◆ Work to complete:
• a. List every setting name in the forum post that begins with "hw.igb.".
• b. Rewrite the forum post from "But that's anyone's" up to and including "tweak plugin. :)", changing "ProLiant" to "HPE server".

◆ Page excerpt:

It seems that the HPE NC365T adapter cannot push the packets fast enough out to the wire.
But that's anyone's guess.
If someone runs OPNsense on a ProLiant too here are my settings.
@franco: Could be the first settings for the network card tweak plugin. :)
/boot/loader.conf.local
ipmi_load="YES"
net.link.ifqmaxlen="8192"
hw.igb.buf_ring_size="32768"
hw.igb.max_interrupt_rate="96000"
hw.igb.num_queues="1"
hw.igb.rx_process_limit="4096"
hw.igb.tx_process_limit="4096"
hw.igb.rxd="4096"
hw.igb.txd="4096"
net.pf.states_hashsize="16777216"

Items from a data source
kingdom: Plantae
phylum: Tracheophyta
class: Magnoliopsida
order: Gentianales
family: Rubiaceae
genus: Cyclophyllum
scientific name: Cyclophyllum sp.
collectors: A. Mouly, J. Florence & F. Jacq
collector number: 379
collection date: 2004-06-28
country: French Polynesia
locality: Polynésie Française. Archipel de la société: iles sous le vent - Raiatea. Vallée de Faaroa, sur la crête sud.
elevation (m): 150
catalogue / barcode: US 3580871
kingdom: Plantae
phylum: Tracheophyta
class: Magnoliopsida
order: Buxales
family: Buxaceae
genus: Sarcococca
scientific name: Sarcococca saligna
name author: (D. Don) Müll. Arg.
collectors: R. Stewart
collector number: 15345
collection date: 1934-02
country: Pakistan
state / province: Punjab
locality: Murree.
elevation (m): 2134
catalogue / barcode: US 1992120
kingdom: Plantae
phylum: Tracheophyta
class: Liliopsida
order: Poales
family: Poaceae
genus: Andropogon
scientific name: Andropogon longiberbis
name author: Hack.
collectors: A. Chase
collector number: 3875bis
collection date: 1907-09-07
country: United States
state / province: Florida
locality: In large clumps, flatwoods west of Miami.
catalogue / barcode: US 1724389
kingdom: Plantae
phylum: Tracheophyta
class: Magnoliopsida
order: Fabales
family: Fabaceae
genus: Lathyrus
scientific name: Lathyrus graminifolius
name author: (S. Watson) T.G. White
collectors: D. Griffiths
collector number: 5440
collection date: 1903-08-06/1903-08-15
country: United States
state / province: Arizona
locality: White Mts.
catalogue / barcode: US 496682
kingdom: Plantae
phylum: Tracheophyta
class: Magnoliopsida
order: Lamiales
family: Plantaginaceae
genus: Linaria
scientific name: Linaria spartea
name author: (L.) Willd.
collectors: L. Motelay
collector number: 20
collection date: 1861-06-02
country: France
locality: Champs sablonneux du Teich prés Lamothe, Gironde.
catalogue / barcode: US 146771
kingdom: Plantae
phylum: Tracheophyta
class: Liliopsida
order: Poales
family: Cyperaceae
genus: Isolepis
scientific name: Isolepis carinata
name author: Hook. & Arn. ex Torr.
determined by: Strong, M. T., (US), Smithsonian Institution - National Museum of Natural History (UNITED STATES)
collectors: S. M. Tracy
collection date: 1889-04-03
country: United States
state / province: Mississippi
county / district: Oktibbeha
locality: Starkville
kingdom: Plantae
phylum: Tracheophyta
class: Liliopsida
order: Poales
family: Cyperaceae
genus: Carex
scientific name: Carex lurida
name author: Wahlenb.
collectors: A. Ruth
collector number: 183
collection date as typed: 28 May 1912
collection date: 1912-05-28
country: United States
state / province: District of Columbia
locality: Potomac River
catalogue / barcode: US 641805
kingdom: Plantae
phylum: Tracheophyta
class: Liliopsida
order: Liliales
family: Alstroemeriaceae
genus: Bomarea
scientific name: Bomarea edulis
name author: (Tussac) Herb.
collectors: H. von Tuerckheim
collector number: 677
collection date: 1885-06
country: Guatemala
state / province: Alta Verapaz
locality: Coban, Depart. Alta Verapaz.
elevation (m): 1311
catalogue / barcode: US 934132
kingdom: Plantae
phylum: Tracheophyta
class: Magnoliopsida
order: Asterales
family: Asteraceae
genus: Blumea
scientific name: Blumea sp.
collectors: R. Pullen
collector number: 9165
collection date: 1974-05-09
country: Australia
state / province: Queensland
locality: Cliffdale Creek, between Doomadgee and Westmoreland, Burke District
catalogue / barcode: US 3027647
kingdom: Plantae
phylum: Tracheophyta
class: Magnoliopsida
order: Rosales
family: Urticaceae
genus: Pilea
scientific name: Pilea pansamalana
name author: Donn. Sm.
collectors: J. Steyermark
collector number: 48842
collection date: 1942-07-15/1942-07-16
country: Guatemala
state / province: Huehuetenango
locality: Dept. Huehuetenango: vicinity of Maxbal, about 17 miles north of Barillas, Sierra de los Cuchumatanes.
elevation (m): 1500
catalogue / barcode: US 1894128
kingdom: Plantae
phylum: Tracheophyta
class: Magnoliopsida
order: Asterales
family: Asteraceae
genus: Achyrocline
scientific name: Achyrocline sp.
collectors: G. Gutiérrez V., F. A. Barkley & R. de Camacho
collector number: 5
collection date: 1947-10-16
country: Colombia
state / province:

◆ List of solutions:
• a.
hw.igb.buf_ring_size
hw.igb.max_interrupt_rate
hw.igb.num_queues
hw.igb.rx_process_limit
hw.igb.tx_process_limit
hw.igb.rxd
hw.igb.txd

• b.
But that's anyone's guess.
If someone runs OPNsense on a HPE server too here are my settings.
@franco: Could be the first settings for the network card tweak plugin. :)